(Extracted conclusion formulated by David M Clarke in The Journal of Medical Ethics)
Discussions about the moral status of suicide are being fuelled by the more specific debate concerning euthanasia – that is, in the presence of pain or suffering or other irremedial circumstance, should people be allowed intentionally to end their lives and to receive professional help to do so. The arguments for this usually come as a plea for the respect for individual autonomy, and by way of conceptualising a “rational” suicide – the latter argument stating that, although life is generally to be affirmed, there are times or situations where it is rational to do otherwise.
The assertion of this paper is that the concepts of both autonomy and rationality alone are inadequate arguments for euthanasia or suicide because neither is present in such an ideal or pure form as to allow such a categorical defence. Rather than being rational, the strongly affective and evaluative aspects of the decision making need to be acknowledged. Consideration of personal and interpersonal aspects and values cannot be done in a purely unemotional manner, and this is the deficiency of Roman suicide as an ideal. In place of rationality, the concept of “understandability” is more meaningful and useful, though it is acknowledged that it may not appear to carry the same moral force. Similarly, where autonomy cannot be recognised, at least without considerable weakening of the concept, the Kantian concepts of dignity and respect for persons still remain.

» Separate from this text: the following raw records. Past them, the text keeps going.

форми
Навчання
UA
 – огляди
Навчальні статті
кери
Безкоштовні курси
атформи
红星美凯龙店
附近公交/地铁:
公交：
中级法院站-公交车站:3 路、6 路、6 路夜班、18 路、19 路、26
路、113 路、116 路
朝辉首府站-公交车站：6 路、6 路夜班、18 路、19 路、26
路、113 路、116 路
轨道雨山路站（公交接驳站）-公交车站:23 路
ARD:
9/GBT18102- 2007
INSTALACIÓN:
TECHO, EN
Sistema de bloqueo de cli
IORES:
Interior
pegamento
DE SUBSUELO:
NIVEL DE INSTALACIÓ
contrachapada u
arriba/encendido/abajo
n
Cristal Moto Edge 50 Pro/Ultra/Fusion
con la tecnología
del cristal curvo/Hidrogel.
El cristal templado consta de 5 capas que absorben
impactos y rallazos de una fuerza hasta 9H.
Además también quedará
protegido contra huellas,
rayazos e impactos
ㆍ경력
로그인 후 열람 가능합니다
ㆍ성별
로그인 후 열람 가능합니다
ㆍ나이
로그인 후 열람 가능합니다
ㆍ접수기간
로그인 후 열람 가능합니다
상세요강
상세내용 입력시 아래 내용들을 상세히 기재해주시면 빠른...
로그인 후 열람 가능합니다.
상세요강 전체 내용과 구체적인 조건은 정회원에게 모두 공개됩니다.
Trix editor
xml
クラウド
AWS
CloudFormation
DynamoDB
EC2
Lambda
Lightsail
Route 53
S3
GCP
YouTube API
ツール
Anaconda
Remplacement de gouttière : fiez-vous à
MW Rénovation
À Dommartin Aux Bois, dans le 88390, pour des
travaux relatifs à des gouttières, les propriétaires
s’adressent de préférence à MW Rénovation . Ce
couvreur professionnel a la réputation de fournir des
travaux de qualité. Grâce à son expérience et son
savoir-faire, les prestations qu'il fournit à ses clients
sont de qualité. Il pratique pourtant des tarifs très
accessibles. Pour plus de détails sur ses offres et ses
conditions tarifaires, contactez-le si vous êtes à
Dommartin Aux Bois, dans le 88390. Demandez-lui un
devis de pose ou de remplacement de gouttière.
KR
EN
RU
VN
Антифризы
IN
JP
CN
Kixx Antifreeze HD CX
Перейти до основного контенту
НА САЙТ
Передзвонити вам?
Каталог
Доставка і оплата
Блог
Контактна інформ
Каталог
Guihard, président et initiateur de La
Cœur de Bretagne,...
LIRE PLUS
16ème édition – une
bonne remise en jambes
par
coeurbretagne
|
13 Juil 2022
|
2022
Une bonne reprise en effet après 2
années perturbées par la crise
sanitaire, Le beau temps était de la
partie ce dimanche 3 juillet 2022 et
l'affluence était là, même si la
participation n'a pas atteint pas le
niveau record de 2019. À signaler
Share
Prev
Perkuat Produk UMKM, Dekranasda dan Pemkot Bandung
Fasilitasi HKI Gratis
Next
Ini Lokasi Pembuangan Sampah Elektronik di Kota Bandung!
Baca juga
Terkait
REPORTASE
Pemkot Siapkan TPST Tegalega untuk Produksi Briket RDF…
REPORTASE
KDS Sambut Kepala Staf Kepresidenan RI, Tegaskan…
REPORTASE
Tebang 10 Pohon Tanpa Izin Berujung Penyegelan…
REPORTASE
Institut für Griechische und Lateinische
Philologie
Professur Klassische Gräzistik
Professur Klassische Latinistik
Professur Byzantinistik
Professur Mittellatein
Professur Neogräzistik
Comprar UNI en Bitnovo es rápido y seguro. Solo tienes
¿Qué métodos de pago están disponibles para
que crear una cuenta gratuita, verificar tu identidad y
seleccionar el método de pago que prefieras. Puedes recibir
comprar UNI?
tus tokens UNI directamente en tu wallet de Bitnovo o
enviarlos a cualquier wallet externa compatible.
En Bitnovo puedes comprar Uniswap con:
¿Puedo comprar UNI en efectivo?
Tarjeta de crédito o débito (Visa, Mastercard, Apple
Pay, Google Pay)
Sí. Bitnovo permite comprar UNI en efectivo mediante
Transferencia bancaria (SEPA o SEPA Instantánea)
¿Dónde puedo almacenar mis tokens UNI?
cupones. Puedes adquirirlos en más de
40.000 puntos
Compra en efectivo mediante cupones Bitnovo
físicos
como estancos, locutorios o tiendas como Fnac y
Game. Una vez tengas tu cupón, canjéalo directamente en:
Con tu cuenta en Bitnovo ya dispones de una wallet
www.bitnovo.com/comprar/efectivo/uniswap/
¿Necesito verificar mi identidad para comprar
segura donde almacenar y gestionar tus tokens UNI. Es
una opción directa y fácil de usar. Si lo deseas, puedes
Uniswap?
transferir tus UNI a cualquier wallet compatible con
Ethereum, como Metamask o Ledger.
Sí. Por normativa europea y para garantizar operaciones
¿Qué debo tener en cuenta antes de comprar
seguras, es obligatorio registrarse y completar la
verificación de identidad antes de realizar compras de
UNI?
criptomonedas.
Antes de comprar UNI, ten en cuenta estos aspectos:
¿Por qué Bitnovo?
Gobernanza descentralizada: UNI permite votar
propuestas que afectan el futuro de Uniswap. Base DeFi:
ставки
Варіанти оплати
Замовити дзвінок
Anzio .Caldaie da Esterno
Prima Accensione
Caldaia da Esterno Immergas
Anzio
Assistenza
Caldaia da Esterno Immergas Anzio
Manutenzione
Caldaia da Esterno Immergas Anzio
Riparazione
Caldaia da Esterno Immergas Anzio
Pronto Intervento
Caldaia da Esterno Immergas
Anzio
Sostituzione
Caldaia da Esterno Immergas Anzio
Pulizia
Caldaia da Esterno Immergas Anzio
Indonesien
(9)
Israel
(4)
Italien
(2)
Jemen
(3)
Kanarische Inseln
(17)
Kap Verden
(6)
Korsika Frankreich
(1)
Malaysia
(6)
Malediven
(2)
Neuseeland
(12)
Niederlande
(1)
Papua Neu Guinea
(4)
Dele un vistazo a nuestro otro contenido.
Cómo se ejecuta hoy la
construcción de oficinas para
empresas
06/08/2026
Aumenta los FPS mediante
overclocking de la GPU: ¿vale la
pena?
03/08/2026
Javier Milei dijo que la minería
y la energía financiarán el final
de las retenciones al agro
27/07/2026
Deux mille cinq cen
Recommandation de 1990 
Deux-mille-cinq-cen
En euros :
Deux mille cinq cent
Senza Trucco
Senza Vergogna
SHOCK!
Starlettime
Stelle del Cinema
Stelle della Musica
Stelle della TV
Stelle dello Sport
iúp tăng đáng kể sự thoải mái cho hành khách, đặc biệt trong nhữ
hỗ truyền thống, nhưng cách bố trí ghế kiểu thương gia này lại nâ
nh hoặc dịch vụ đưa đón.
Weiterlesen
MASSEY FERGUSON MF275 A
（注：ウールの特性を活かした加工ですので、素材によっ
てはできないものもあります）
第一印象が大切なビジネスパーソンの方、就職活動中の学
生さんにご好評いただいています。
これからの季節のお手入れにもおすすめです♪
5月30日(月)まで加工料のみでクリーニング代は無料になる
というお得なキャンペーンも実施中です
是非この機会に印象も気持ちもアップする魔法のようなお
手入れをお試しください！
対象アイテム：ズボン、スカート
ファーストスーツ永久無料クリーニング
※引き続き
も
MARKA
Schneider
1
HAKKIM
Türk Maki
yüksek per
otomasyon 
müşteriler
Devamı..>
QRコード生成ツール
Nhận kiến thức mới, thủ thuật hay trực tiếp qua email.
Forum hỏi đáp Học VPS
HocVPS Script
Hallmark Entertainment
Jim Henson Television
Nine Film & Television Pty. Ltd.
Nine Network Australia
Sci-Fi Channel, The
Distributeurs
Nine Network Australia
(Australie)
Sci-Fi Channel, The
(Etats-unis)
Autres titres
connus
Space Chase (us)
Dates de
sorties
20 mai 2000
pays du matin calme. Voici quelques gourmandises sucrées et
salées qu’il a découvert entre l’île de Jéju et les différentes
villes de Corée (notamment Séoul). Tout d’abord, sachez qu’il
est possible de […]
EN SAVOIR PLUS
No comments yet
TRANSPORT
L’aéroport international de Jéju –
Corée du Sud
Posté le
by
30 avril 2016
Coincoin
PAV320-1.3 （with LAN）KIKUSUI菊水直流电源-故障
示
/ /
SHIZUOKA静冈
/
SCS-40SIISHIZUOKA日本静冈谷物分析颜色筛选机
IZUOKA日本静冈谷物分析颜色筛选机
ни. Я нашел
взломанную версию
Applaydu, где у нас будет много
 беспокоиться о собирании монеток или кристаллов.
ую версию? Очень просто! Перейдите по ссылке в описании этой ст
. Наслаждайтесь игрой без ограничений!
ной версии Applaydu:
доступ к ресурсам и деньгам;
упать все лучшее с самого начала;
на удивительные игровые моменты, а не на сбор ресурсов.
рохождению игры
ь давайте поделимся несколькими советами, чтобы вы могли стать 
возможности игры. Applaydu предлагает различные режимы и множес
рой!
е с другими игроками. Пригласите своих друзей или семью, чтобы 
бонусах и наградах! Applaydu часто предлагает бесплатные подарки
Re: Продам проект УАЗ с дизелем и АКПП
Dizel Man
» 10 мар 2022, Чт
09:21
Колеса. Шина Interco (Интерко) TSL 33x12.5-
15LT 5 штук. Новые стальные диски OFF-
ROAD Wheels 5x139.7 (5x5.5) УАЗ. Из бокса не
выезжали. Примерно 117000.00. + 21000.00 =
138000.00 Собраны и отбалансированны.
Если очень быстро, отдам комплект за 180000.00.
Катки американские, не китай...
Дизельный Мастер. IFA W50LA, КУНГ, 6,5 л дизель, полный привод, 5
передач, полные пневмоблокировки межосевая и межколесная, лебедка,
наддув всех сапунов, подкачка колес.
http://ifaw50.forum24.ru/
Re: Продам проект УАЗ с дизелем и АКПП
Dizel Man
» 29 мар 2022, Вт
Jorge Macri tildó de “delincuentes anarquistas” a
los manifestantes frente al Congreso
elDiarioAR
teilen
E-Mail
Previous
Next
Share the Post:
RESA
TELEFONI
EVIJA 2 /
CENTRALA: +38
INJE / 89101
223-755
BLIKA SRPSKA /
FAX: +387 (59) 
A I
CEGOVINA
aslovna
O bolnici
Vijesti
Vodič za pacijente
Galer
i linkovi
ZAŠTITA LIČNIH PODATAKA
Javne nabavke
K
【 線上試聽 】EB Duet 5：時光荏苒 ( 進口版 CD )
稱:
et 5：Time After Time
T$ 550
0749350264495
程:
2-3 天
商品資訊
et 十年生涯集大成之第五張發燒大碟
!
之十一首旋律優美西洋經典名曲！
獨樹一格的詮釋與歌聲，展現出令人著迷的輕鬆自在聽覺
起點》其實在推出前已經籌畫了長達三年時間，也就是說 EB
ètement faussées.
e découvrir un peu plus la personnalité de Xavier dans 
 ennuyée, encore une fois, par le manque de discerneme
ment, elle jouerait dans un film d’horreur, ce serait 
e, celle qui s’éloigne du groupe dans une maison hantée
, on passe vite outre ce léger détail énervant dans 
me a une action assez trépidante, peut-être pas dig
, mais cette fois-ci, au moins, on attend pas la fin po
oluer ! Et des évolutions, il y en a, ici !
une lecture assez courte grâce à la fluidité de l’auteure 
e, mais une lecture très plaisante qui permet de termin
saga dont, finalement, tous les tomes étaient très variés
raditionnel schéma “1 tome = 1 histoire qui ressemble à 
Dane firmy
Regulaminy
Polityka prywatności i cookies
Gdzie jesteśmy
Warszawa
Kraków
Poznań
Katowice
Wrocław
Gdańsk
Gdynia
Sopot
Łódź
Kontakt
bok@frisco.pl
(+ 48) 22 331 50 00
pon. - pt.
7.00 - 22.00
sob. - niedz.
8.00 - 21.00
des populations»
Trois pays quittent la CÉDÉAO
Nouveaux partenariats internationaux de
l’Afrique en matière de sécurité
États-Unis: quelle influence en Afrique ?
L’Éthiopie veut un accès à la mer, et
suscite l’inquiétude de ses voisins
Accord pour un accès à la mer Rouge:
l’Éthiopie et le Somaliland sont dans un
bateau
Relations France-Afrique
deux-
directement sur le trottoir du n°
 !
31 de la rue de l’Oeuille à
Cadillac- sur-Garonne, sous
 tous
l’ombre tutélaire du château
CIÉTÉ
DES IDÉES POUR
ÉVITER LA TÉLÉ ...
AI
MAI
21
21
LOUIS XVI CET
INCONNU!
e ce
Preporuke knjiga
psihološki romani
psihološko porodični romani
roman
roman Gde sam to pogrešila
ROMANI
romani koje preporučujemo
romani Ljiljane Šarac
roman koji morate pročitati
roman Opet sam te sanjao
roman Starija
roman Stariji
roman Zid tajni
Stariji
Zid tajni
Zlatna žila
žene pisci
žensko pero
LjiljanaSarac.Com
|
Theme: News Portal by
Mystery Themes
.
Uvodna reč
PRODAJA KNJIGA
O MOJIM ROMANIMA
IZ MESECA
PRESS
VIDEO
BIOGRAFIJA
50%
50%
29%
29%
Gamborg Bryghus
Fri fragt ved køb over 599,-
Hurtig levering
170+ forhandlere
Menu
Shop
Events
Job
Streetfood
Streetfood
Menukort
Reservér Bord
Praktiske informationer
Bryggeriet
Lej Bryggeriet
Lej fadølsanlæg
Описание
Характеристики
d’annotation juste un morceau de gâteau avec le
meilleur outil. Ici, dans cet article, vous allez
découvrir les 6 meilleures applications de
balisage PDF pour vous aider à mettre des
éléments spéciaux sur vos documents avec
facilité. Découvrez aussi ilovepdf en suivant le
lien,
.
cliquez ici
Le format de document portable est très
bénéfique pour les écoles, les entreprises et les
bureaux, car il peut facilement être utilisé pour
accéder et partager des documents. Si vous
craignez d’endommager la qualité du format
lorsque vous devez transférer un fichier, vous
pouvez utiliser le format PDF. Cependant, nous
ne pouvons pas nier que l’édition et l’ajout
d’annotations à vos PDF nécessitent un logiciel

In summary, while it is accepted that there are important principles carried behind the banners of autonomy and rationality, neither exist as ideal and categorical phenomena. They therefore cannot be used as blanket justifications for the permission of suicide. To consider the meaning of an expressed wish to die or a request to be allowed to die, the principles of respect for autonomy and rationality need to be taken into account, together with an evaluation of their degree of limitation. It is important to ask why a request is being made, to examine for cognitive distortions and impairments of coping, to try to understand the expressive nature of the wish, and to consider these in the person’s situational and developmental context. Even in the elderly and the sick there are developmental stages to be passed and crises that can be met in ways that give meaning and affirm life. Many elderly sick experience loneliness and desertion, and an expressed wish to die in these circumstances should not be presumed to be autonomous. Rather, depression, pessimism, fear and social isolation can all be met and addressed in authentic ways that gives respect to the person.
One of the great advantages of the notions of autonomy and rationality is their force in moral argument. Terms such as “understandability” or “respect for the person” may seem, at first, not as helpful because they seem to carry less moral weight and direct us less obviously to a particular conclusion. This is not a reason for abandoning them in favour of apparently more useful but less valid concepts. An exaggerated emphasis on autonomy can lead to an avoidance of listening to, and understanding, the patient. Where rationality is overemphasised, the expressive and emotional meaning of a wish to die will be overlooked. A clinical approach to a person expressing a wish to die must seek to understand all these aspects and develop a coherent understanding of the person, including his or her thoughts, desires, values and relationships.